> Native thread implementations everywhere incur several hundred kilobytes,
> minimum, per stack, usually much more.
The in-kernel native thread implementation only takes about 4 kilobytes per thread. It is pthreads that determines your userspace thread stack size.
In the past, Linux didn't really support massive numbers of native threads very well. That has improved over the years with NPTL and better scheduler algorithms. The idea that native threads don't scale is a decade out of date. Nowadays, native threads have a lot of advantages-- they are visible to top, renice, and other UNIX utilities; they can be migrated between CPUs effectively by the kernel; and one thread doing I/O does not block other unrelated threads.
Anyway, I'm sure Go could be adapted to use native threads if someone spent some time on it.
> At the very least, channels--which Pike has used before in Alef and
> Limbo--and the segmented stack are really cool.
>
> The segmented stack solves the issue that has plagued threading (both
> user and kernel scheduled; and in C, Java, et al) and led so many
> people to use event-oriented callback models (myself included), or to
> use interruptible scripting languages like Lua.
The coroutine concept is interesting. Event-driven programming is definitely the way forward for massively multithreaded apps.
Posted Nov 14, 2009 18:23 UTC (Sat) by engla (guest, #47454)
[Link]
Go already uses native threads, and already in an awesome way.
goroutines are "multiplexed" to one or more native threads. Start two goroutines, they will run, share a thread, then one of them locks on I/O. Go's runtime will put the other goroutine on a new thread to let it continue run!
Right now, threads are only used for avoiding blocking I/O in this way by default, however you can tell it to use more threads with GOMAXPROCS=N. Go code compiled with gccgo uses 1 goroutine = 1 pthread at the moment, but this should change.
Google's new "Go" language
Posted Nov 17, 2009 2:23 UTC (Tue) by cmccabe (guest, #60281)
[Link]
> Start two goroutines, they will run, share a thread, then one of them
> locks on I/O. Go's runtime will put the other goroutine on a new
> thread to let it continue run!
Green threads just seem to reinvent stuff that is better done at the kernel level. For example, recent iterations of the Linux scheduler have tried to penalize threads that do a lot of computation, and push up the priority of threads that do a lot of I/O. This is supposed to make interactive performance feel quicker.
But with green threads, the kernel thread is not the "real" thread-- we will end up de-prioritizing something completely random.
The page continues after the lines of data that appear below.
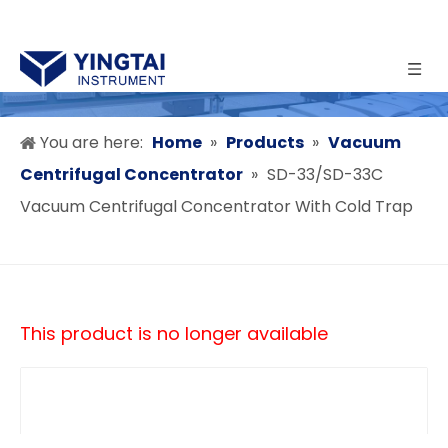
You are here:
Home
»
Products
»
Vacuum
Centrifugal Concentrator
»
SD-33/SD-33C
Vacuum Centrifugal Concentrator With Cold Trap
This product is no longer available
Kernel threads become just a set of identical slots for the "real" go threads to be fitted into. So we basically have to outsource all of the scheduler to userspace. Any volunteers for rewriting the scheduler in userspace? Don't forget to keep the two schedulers in sync, and make sure they don't work at cross-purposes...
Of course there's a lot of other complications. gettid() and renice() become virtually useless. strace and top are pretty iffy too. Anyway. You get the picture. Userspace threads just seem icky. Kind of like handling device interrupts in userspace. Sure, you can sort of get it working-- but there has to be a better way.
Anyway. Maybe once I get a chance to try out GOMAXPROCS I'll change my mind. For now, I'm not so sure about this particular feature.